Besides Arriaga (and Hummel and Weber, obviously), try 

- Berwald in general, such as the Sinfonie Singuliere, Piano Concerto, and basically everything
- Sterndale Bennett, piano concertos.
- Kuhlau, such as the piano quartets, the flute quintets and the piano concerto, for a start; also the many other flute works
- Ries, his piano concertos for example; was a pupil of Beethoven
- E T A Hoffmann, the chamber music (he didn't write much)
- Gade, violin sonatas, Ossian Ouverture, symphonies 1+5, the 1st with Hogwood by far
- P A Heise, cello music, piano quintet
- Clementi - Piano Concerto, symphonies, maybe the late piano sonatas
- J P E Hartmann, symphonies 1-2
- Onslow, chamber music in general


----------



## hammeredklavier (Feb 18, 2018)




----------



## vtpoet (Jan 17, 2019)

joen_cph said:


> Besides Arriaga (and Hummel and Weber, obviously), try
> 
> - Berwald in general, such as the Sinfonie Singuliere, Piano Concerto, and basically everything
> - Kuhlau, such as the piano quartets and the piano concerto, for a start; also the flute works
> ...


I'm not as familiar with Gade and never heard of Heise.
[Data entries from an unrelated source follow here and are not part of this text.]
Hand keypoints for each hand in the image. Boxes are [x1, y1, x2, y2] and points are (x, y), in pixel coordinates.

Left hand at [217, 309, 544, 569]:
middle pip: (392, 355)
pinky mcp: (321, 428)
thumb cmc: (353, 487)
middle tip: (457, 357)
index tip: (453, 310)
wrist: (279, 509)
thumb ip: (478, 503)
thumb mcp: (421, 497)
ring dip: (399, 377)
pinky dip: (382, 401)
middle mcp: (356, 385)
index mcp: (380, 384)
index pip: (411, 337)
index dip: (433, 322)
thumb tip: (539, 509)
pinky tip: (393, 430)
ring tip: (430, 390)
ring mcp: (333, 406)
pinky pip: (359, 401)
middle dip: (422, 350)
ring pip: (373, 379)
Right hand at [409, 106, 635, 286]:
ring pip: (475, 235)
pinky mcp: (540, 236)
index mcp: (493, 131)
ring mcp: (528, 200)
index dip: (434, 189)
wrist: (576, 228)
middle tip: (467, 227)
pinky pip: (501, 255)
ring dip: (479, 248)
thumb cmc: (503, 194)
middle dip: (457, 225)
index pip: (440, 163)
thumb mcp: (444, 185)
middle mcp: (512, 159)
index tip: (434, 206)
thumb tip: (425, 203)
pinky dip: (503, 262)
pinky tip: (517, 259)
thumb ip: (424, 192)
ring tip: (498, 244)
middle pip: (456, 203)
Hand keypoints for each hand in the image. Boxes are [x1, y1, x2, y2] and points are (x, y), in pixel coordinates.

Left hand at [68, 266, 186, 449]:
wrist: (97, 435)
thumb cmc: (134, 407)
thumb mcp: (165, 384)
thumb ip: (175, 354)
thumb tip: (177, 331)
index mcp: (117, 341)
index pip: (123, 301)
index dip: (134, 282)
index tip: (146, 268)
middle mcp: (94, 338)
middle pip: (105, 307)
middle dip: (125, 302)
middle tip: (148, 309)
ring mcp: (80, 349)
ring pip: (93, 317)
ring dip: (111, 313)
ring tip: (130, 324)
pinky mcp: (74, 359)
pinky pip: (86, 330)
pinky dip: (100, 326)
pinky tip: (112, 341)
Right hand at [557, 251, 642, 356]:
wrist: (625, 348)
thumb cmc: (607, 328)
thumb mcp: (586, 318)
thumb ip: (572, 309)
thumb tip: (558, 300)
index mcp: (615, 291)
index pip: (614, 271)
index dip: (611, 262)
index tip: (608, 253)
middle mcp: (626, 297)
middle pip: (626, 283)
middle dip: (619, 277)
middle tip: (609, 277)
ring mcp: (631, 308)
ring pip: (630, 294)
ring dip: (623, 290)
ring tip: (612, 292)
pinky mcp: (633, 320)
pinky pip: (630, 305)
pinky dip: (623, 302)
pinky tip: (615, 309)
Fall puts me in the mood for string quartets though, so I'll stick to those right now. I see that Gade wrote some string quartets.


----------



## vtpoet (Jan 17, 2019)

hammeredklavier said:


>


I have Hausmusik performing these, but I've always liked Quartetto Savinio. I should give these a listen.


----------



## EnescuCvartet (Dec 16, 2016)

I second the Cherubini string quartets. They're beautiful works full of ideas. I've been listening to his Requiem a lot lately, a magnificent work, but I enjoy the quartets immensely.


----------